Has anyone else had a different experience or had any luck getting the dealer to change out the Sirius module?


----------



## tim330i (Dec 18, 2001)

Seems to be a common problem -

http://www.bimmerfest.com/forums/showthread.php?t=659911
http://www.bimmerfest.com/forums/showthread.php?t=914494
http://www.bimmerfest.com/forums/showthread.php?t=833470

Not much you can do about it from what I read.


----------



## MrScuba (Jun 17, 2015)

I appreciate the links. Particularly the first one.

Very interesting and depressing.

I may try putting my aftermarket Sirius receiver in the BMW as an experiment.

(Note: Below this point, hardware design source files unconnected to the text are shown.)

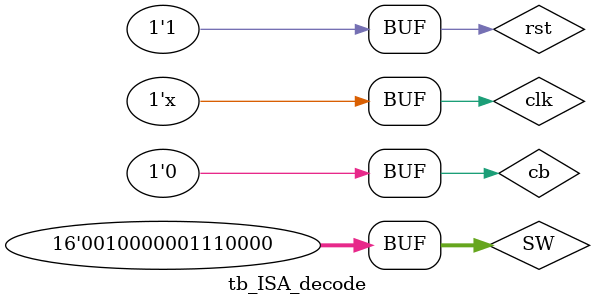
<source format=v>
`timescale 1ns / 1ps


module tb_ISA_decode;
    reg clk;
    reg rst;
    reg cb;
    reg[15:0] SW;
    wire [7:0] AN;
    wire [7:0] CAT;
    wire [15:0]rs_data;
    wire [15:0]rd_data;
    
    ISA_decode tries(
    .clk(clk),
    .rst(rst),
    .cb(cb),
    .SW(SW),
    .AN(AN),
    .CAT(CAT),
    .RD_data(rd_data),
    .RS_data(rs_data)
    );  
    
    always #5 clk = (clk ^ 1'b1); 
    
    initial begin
    clk = 0;
    #200
    rst = 1;
    #10
    SW = 16'b0001000000011101;
    cb = 1;
    #20
    cb = 0;
    #200
    SW = 16'b0001011100001110;
    cb = 1;
    #20
    cb = 0;
    #200
    SW = 16'b0010000001110000;
    cb = 1;
    #20
    cb = 0;
        
    end
    
endmodule

</source>
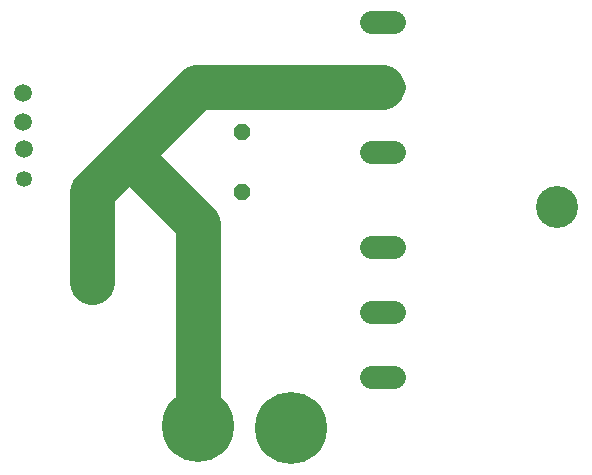
<source format=gbr>
G04 EAGLE Gerber RS-274X export*
G75*
%MOMM*%
%FSLAX34Y34*%
%LPD*%
%INBottom Copper*%
%IPPOS*%
%AMOC8*
5,1,8,0,0,1.08239X$1,22.5*%
G01*
%ADD10P,1.429621X8X292.500000*%
%ADD11C,1.950000*%
%ADD12C,6.096000*%
%ADD13C,2.286000*%
%ADD14C,3.810000*%
%ADD15C,3.556000*%
%ADD16C,1.350000*%
%ADD17C,1.500000*%


D10*
X203200Y292100D03*
X203200Y241300D03*
D11*
X312150Y194700D02*
X331650Y194700D01*
X331650Y139700D02*
X312150Y139700D01*
X312150Y84700D02*
X331650Y84700D01*
X331650Y385200D02*
X312150Y385200D01*
X312150Y330200D02*
X331650Y330200D01*
X331650Y275200D02*
X312150Y275200D01*
D12*
X245110Y41910D03*
D13*
X76200Y165100D03*
D14*
X165100Y330200D02*
X321900Y330200D01*
X165100Y330200D02*
X107950Y273050D01*
X76200Y241300D01*
X76200Y165100D01*
X166370Y214630D02*
X107950Y273050D01*
X166370Y214630D02*
X166370Y43180D01*
D12*
X166370Y43180D03*
D15*
X469900Y228600D03*
D16*
X19050Y252730D03*
D17*
X19022Y278130D03*
X17780Y300990D03*
X17780Y325120D03*
M02*

</source>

I am up for renewal of the radio in October.

Thanks


----------



## thunder550 (Aug 26, 2015)

I've had Sirius/XM in several vehicles, and the quality hasn't been good in any of them. I have noticed it more in vehicles with higher-end stereos. It's so bad that I won't listen to it anymore...streaming Amazon/Pandora through the BMW app sounds significantly better. Sirius serves up compressed music, variable bitrate but around the equivalent of a 96k MP3 file, which is basically terrible. It'll never sound anywhere near as good as a CD. I don't listen to the radio much (can't stand the ads), but HD Radio seems to have much better sound quality than Sirius does.


----------



## mcleod52 (Jan 29, 2015)

Poor performance of this is why I never renewed my subscription after the free 6 month offer. With a USB port and a 128 GB stick with music, I don't need any sub-par radio. My $0.02 worth


----------



## xx (Jun 2, 2013)

Channel 51/BPM sounds clear. That Radio Disney is ok too. The Z100/NY and KIIS/LA signal qualities are good too. There are indeed some stations that are awful quality/bitrate. They took my Utopia away and replaced it with Garth lol.


----------



## RJPoli (Dec 28, 2016)

Agree! Sirius sound is very compressed and not consistent, sound quality varies due to satellite reception. But with thousands of songs on a few thumb drives and HD radio that sounds great I will not be renewing my Sirius subscription.


----------



## maxdriver (Nov 22, 2011)

I agree - horrible. I don't listen to it even when it's free. I love music and just cannot handle the incredibly bad sound quality. Someone must be listening though, given how many channels are offered....:dunno:


----------